## TASK INSTRUCTIONS
Print out the data below with every line intact.

Stored data entries
****************************************
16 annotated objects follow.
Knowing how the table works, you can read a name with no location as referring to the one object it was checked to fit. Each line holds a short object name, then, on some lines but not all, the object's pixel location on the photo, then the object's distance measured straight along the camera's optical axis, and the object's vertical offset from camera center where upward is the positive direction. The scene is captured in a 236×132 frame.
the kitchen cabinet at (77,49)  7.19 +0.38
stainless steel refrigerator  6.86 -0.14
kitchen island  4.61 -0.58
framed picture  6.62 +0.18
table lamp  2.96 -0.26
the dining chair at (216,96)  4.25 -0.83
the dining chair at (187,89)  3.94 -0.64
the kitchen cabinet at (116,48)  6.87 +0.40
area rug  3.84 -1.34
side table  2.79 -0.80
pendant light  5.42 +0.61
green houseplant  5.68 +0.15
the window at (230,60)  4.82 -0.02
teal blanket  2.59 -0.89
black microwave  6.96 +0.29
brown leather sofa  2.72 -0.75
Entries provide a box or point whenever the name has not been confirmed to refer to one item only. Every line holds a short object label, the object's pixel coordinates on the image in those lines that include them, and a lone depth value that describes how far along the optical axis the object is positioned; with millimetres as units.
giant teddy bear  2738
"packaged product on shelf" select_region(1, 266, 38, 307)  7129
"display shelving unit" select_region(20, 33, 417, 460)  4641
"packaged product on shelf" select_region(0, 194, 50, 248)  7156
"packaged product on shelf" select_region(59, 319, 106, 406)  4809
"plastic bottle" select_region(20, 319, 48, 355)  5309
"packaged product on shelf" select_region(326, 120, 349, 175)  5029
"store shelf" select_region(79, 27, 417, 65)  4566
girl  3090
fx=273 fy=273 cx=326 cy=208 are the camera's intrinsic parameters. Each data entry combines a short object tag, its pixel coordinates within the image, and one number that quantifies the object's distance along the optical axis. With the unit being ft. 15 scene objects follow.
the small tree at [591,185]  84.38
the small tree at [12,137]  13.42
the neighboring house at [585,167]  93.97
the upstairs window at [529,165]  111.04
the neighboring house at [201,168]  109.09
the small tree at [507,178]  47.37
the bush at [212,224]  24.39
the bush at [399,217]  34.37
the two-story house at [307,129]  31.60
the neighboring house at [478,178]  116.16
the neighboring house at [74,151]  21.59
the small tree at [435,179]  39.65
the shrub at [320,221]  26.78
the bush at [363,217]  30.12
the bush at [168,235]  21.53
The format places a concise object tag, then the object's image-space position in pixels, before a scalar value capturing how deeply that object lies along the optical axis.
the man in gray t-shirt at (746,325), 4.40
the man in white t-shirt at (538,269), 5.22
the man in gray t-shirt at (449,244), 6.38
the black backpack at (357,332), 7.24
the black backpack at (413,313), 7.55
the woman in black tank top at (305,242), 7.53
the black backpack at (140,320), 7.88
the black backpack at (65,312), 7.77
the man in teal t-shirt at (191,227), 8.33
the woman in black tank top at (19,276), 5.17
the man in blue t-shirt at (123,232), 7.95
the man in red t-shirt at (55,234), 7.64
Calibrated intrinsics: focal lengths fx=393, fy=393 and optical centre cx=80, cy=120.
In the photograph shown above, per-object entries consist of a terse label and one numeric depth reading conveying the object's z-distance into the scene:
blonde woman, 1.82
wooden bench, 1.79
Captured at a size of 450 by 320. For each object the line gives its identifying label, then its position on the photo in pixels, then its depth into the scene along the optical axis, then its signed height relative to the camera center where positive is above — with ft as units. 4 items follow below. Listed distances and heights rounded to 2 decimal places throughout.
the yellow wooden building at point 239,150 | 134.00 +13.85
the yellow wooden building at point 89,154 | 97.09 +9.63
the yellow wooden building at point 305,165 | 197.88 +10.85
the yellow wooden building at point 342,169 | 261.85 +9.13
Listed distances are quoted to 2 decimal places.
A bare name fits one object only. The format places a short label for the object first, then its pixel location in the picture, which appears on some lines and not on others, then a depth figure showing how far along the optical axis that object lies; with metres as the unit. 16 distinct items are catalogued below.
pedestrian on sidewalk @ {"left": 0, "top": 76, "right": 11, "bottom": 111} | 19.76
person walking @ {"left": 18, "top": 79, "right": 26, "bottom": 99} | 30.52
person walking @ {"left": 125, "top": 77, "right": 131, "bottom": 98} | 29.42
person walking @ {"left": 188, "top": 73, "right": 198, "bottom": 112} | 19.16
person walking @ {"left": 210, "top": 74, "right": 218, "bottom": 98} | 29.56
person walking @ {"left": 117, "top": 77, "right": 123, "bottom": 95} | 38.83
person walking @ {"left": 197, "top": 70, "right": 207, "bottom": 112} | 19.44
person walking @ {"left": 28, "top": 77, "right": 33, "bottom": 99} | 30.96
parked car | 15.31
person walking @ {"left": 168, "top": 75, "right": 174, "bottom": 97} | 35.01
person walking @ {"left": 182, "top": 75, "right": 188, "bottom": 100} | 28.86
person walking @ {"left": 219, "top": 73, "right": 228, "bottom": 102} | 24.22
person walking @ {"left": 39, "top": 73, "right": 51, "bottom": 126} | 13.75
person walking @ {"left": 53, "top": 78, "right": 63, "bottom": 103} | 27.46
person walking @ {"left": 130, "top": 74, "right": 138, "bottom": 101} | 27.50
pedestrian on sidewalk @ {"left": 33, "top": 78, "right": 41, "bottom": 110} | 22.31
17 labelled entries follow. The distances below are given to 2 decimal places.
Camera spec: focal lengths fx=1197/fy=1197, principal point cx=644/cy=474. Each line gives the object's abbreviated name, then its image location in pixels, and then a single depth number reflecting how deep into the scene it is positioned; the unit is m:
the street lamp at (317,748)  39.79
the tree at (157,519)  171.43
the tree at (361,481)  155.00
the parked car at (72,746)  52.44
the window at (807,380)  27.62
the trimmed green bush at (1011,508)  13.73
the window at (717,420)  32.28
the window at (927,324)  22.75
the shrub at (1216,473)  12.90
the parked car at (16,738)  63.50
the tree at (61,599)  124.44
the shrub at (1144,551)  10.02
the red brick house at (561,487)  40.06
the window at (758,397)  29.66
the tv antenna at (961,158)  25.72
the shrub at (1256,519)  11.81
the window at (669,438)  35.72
****************************************
## RESPONSE FOR THIS EXERCISE
16 annotated objects follow.
Knowing how the table works, you can read a name with no location as referring to the one object it was checked to fit. Each line holds a short object name, then, on some lines but not all, the object's pixel location on the photo, then the object's distance measured straight along the camera's optical axis, and the object's vertical offset from camera center where upward is the positive direction. The scene is captured in a 236×132 frame.
the kitchen cabinet at (77,49)  7.19 +0.38
stainless steel refrigerator  6.86 -0.14
kitchen island  4.61 -0.58
framed picture  6.62 +0.18
table lamp  2.96 -0.26
the dining chair at (216,96)  4.25 -0.83
the dining chair at (187,89)  3.94 -0.64
the kitchen cabinet at (116,48)  6.87 +0.40
area rug  3.84 -1.34
side table  2.79 -0.80
pendant light  5.42 +0.61
green houseplant  5.68 +0.15
the window at (230,60)  4.82 -0.02
teal blanket  2.59 -0.89
black microwave  6.96 +0.29
brown leather sofa  2.72 -0.75
Entries provide a box or point whenever the name has not been confirmed to refer to one item only. Every line holds a short object label, the object's pixel coordinates on the image in those lines that include them, and a lone depth value that describes how far along the optical axis the object is positioned; with millimetres as units.
giant teddy bear  2738
"packaged product on shelf" select_region(1, 266, 38, 307)  7129
"display shelving unit" select_region(20, 33, 417, 460)  4641
"packaged product on shelf" select_region(0, 194, 50, 248)  7156
"packaged product on shelf" select_region(59, 319, 106, 406)  4809
"plastic bottle" select_region(20, 319, 48, 355)  5309
"packaged product on shelf" select_region(326, 120, 349, 175)  5029
"store shelf" select_region(79, 27, 417, 65)  4566
girl  3090
fx=273 fy=273 cx=326 cy=208 are the camera's intrinsic parameters. Each data entry combines a short object tag, its pixel coordinates within the image, and one number that quantifies the object's distance along the optical axis. With the unit being ft. 15 scene objects follow.
the small tree at [591,185]  84.38
the small tree at [12,137]  13.42
the neighboring house at [585,167]  93.97
the upstairs window at [529,165]  111.04
the neighboring house at [201,168]  109.09
the small tree at [507,178]  47.37
the bush at [212,224]  24.39
the bush at [399,217]  34.37
the two-story house at [307,129]  31.60
the neighboring house at [478,178]  116.16
the neighboring house at [74,151]  21.59
the small tree at [435,179]  39.65
the shrub at [320,221]  26.78
the bush at [363,217]  30.12
the bush at [168,235]  21.53
The format places a concise object tag, then the object's image-space position in pixels, before a scalar value capturing how deeply that object lies along the optical axis.
the man in gray t-shirt at (746,325), 4.40
the man in white t-shirt at (538,269), 5.22
the man in gray t-shirt at (449,244), 6.38
the black backpack at (357,332), 7.24
the black backpack at (413,313), 7.55
the woman in black tank top at (305,242), 7.53
the black backpack at (140,320), 7.88
the black backpack at (65,312), 7.77
the man in teal t-shirt at (191,227), 8.33
the woman in black tank top at (19,276), 5.17
the man in blue t-shirt at (123,232), 7.95
the man in red t-shirt at (55,234), 7.64
Calibrated intrinsics: focal lengths fx=393, fy=393 and optical centre cx=80, cy=120.
In the photograph shown above, per-object entries consist of a terse label and one numeric depth reading conveying the object's z-distance into the scene:
blonde woman, 1.82
wooden bench, 1.79
Captured at a size of 450 by 320. For each object the line gives its identifying label, then its position on the photo in pixels, then its depth into the scene along the optical axis, then its signed height relative to the camera center where positive is above — with ft as units. 4 items follow below. Listed distances and heights rounded to 2 decimal places throughout.
the yellow wooden building at point 239,150 | 134.00 +13.85
the yellow wooden building at point 89,154 | 97.09 +9.63
the yellow wooden building at point 305,165 | 197.88 +10.85
the yellow wooden building at point 342,169 | 261.85 +9.13
Listed distances are quoted to 2 decimal places.
A bare name fits one object only. The format places a short label for the object first, then its pixel location in the picture, which appears on some lines and not on others, then a depth figure showing how far along the optical axis that object lies; with metres as the unit. 16 distinct items are catalogued below.
pedestrian on sidewalk @ {"left": 0, "top": 76, "right": 11, "bottom": 111} | 19.76
person walking @ {"left": 18, "top": 79, "right": 26, "bottom": 99} | 30.52
person walking @ {"left": 125, "top": 77, "right": 131, "bottom": 98} | 29.42
person walking @ {"left": 188, "top": 73, "right": 198, "bottom": 112} | 19.16
person walking @ {"left": 210, "top": 74, "right": 218, "bottom": 98} | 29.56
person walking @ {"left": 117, "top": 77, "right": 123, "bottom": 95} | 38.83
person walking @ {"left": 197, "top": 70, "right": 207, "bottom": 112} | 19.44
person walking @ {"left": 28, "top": 77, "right": 33, "bottom": 99} | 30.96
parked car | 15.31
person walking @ {"left": 168, "top": 75, "right": 174, "bottom": 97} | 35.01
person walking @ {"left": 182, "top": 75, "right": 188, "bottom": 100} | 28.86
person walking @ {"left": 219, "top": 73, "right": 228, "bottom": 102} | 24.22
person walking @ {"left": 39, "top": 73, "right": 51, "bottom": 126} | 13.75
person walking @ {"left": 53, "top": 78, "right": 63, "bottom": 103} | 27.46
person walking @ {"left": 130, "top": 74, "right": 138, "bottom": 101} | 27.50
pedestrian on sidewalk @ {"left": 33, "top": 78, "right": 41, "bottom": 110} | 22.31
17 labelled entries follow. The distances below are given to 2 decimal places.
Camera spec: focal lengths fx=1197/fy=1197, principal point cx=644/cy=474. Each line gives the object's abbreviated name, then its image location in pixels, and then a single depth number reflecting how deep into the scene it is positioned; the unit is m:
the street lamp at (317,748)  39.79
the tree at (157,519)  171.43
the tree at (361,481)  155.00
the parked car at (72,746)  52.44
the window at (807,380)  27.62
the trimmed green bush at (1011,508)  13.73
the window at (717,420)  32.28
the window at (927,324)  22.75
the shrub at (1216,473)  12.90
the parked car at (16,738)  63.50
the tree at (61,599)  124.44
the shrub at (1144,551)  10.02
the red brick house at (561,487)  40.06
the window at (758,397)  29.66
the tv antenna at (961,158)  25.72
the shrub at (1256,519)  11.81
the window at (669,438)  35.72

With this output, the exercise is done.